Sabtu, 11 Juli 2020

Puisi-puisi Sulthan Indra (Lampung)

Puisi-puisi Sulthan Indra (Lampung)

Puisi-puisi Sulthan Indra (Lampung)
Sabtu, 11 Juli 2020



 

MERATAKAN MUSIM LALU

lalu, aku pergi ke hulu
meratakan musim bergelombang
-- datar saja segala rasa

sekiranya musim ini bisa kuhindari,
aku ingin membawa lari segala yang tersisa

tidak saja tentangmu,
tapi juga cahaya yang tumbuh seketika itu

: musim lalu dan mendatang
kita akan berguguran
dan kering tanpa tampuk.

Bukittinggi | 2020




MERAWAT KEMBANG DUKA BULAN JULI

ini bulan Juli,
tempat puisi bermula; kabarnya
mulai dari hujan hingga kembang dikemas bulan ini dalam puisi

tidak dengan kepulangan hujan dalam puisiku.
selain duka dan mekar menjadi sabak pagi hari

selain romantisme kenangan,
-- apakah aku luka karenanya

tidak!

dukaku tak bisa ditawar menjadi luka yang menganga
: percintaan tidak selalu diakhiri perih meski putus di tali jantung

ini bulan Juli,
bulan di mana aku merawat kenangan menjadi kembang hujan berguguran.

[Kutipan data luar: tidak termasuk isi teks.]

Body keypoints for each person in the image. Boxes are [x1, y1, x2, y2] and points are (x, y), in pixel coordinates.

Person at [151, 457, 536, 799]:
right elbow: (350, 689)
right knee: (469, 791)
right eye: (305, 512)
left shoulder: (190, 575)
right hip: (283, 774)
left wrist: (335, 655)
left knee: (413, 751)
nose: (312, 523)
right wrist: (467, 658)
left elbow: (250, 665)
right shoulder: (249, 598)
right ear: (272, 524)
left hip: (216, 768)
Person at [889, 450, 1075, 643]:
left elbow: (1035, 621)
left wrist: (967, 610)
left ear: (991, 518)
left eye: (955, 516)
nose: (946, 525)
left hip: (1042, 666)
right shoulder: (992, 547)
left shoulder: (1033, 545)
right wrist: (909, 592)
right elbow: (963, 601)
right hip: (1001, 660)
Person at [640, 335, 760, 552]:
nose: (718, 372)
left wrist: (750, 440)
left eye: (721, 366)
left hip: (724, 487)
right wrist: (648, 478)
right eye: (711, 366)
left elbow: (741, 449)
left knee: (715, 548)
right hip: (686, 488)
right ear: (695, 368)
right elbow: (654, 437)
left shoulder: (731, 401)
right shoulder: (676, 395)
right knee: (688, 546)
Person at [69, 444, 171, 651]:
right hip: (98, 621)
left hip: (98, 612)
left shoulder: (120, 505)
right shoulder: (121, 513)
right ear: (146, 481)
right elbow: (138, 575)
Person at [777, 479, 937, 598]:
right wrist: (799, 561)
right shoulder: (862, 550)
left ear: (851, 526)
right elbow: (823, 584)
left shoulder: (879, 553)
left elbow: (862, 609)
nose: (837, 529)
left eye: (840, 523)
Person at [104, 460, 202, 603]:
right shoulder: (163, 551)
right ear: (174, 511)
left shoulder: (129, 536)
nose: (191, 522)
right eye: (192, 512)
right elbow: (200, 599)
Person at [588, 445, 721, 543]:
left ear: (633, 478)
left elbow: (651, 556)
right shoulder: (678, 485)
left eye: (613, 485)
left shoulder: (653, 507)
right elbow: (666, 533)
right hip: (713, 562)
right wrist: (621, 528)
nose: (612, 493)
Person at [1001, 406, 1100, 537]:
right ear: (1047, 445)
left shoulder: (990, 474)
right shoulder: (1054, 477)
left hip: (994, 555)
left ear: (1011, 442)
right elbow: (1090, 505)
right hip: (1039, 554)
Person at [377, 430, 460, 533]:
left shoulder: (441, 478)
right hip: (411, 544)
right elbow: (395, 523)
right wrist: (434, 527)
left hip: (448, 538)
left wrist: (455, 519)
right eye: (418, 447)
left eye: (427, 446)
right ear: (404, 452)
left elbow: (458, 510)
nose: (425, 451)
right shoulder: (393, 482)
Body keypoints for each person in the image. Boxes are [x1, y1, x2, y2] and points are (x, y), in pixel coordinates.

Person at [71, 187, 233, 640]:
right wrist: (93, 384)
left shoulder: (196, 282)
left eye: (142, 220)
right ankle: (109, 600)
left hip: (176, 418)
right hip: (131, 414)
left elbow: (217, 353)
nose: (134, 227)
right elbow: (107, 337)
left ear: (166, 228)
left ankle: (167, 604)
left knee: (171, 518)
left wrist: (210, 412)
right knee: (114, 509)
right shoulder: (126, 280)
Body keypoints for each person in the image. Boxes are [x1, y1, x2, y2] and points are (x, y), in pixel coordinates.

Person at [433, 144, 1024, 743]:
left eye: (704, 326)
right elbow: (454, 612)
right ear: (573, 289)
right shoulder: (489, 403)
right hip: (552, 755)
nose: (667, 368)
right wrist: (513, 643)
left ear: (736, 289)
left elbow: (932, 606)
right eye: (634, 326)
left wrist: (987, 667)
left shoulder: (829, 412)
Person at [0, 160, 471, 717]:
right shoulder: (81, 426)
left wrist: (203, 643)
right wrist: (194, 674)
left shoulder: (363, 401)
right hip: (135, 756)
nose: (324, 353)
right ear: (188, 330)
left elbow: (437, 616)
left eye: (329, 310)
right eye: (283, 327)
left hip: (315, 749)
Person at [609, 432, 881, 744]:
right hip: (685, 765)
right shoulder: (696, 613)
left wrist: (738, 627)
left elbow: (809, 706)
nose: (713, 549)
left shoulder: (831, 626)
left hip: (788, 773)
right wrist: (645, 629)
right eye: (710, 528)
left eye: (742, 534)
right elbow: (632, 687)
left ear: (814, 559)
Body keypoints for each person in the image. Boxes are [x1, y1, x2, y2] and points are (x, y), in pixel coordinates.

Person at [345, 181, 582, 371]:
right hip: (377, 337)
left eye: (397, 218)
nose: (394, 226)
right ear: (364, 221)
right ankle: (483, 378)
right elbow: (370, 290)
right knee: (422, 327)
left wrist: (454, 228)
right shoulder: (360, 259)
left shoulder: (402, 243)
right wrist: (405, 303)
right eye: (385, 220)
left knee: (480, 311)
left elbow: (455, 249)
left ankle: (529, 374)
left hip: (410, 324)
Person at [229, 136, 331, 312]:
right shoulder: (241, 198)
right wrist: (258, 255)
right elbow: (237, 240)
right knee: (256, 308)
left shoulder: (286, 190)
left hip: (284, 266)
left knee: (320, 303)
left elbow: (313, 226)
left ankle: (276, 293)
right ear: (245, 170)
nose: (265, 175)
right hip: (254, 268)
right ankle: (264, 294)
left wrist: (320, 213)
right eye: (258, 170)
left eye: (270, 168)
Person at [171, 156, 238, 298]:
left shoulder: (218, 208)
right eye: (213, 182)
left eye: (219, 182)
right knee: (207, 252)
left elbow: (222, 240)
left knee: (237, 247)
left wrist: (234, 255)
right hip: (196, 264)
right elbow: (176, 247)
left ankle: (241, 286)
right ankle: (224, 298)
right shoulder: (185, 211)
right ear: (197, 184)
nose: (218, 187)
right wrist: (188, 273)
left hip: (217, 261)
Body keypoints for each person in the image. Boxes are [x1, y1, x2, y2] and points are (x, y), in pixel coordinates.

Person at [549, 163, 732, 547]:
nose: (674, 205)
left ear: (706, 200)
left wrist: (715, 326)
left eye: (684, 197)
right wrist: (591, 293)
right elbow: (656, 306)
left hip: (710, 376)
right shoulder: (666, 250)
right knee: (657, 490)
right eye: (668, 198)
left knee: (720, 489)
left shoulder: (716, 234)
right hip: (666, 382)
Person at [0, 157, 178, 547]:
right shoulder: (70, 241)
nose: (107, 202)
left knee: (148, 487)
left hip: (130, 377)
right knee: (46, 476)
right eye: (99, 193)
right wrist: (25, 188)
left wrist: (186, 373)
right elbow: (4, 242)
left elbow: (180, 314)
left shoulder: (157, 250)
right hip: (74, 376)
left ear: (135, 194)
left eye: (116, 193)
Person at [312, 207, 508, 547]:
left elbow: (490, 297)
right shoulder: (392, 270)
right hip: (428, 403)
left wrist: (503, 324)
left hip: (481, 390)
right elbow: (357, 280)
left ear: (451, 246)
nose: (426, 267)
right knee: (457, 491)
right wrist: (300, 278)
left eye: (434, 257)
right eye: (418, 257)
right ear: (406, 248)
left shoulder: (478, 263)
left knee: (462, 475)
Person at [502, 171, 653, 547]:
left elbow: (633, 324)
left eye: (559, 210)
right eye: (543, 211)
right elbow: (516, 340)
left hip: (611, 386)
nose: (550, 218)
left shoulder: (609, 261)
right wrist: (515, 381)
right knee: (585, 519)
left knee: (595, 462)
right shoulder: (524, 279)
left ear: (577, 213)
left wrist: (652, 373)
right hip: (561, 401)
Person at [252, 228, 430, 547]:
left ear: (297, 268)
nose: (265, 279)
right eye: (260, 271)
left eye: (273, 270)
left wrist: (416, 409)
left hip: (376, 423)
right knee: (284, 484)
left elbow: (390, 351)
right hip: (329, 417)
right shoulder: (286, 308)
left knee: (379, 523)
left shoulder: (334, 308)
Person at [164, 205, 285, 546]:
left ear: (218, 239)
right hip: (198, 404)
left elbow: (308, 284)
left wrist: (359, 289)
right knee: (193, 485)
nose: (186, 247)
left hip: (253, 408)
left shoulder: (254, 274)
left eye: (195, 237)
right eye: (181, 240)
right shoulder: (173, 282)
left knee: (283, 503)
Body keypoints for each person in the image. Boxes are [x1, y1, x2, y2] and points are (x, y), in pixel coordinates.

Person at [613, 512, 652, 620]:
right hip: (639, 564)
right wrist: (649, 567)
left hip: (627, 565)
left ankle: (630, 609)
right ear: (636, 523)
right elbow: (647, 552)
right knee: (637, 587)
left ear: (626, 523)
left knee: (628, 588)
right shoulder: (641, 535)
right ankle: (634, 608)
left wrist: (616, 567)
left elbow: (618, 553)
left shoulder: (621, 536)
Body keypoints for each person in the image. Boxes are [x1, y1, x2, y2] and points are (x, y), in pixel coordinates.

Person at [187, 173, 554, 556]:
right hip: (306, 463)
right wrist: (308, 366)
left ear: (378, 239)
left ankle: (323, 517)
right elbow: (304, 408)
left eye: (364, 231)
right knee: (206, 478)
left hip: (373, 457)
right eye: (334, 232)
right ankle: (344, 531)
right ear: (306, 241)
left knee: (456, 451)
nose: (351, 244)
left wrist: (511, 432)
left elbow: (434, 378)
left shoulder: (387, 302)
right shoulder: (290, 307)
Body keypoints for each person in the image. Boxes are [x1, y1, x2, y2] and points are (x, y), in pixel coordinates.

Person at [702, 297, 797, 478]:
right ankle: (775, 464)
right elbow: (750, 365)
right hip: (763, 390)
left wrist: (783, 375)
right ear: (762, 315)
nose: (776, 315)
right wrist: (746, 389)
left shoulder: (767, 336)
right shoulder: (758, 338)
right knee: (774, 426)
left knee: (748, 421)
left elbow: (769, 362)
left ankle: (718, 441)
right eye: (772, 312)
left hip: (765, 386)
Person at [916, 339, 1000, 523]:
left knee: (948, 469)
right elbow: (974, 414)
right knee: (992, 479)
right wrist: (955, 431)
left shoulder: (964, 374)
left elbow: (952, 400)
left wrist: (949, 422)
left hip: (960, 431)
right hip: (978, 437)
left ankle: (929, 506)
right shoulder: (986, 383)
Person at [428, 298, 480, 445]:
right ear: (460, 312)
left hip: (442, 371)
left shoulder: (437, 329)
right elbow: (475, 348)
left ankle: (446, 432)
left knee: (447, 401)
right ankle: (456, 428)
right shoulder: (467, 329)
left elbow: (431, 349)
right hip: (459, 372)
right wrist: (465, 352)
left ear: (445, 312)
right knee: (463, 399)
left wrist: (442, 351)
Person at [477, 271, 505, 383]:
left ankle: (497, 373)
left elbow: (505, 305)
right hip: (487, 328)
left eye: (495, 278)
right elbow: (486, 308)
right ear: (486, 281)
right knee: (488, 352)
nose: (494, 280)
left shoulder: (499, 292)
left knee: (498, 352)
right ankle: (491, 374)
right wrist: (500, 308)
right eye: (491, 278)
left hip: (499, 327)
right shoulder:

Halaban - Bukittinggi | 2020





KEPADA MANTAN

kusimpan waktu sebagai perjalanan silam,
sekiranya ada yang menagih atau terlupa.
akan kuperlihatkan gulungan musim yang berdebu

biar dibukanya sendiri,
setidaknya membaca kenangan
: kau mampu menagihku atau aku yang melupakanmu

kita menjadi jejak silam yang terpendam
bukan sebagai mantan,
tetapi keabadian.

Bukittinggi | 2020




LELAKI MEMBACA MUSIM
~untuk ayah

lelaki itu membaca musim yang gugur di tubuhnya,
meski panen belum segera tiba. ia telah menanam keriput

sebagai peladang, layak sekiranya memupuk kira-kira.
ia mengitari sepanjang pagar, jangan-jangan ada yang patah masa lalu

ditatapnya langit tengah hari dengan napas tersengal,
dipatutnya musim yang semak

lelaki itu baru menyadari, ladang telah terang.
ada satu yang tak terbabat
: cintanya pada kekasih yang menanti di ujung ladang.

Air Haji | 2020




NASIB PUISI

sebelum puisi-puisi menemu takdirnya dan hingar-bingar menemu ajal,
ada yang terlupakan

bagaimana peradaban mati suri sebelum kembali terbangun sebagai puisi

di sudut-sudut relung riuh,
tiba-tiba penyair berhamburan menuju meja makan

ada yang lupa cara mengunyah kata-kata.
serupa pesakit kesurupan mantera euforia

sebelum menemu takdir,
puisi-puisi adalah kesepian yang dipuja.

Bukittinggi | 2020



Sulthan Indra, penulis kelahiran Lampung 1982. Ketua komunitas Rabuang Gadiang. Beberapa tulisannya di muat di Haluan Sumbar, Rakyat Sumbar, Banda Sapuluah.Com dan beberapa tergabung dalam antologi bersama semenjak tahun 2016. Alumni Teater Imam Bonjol Padang.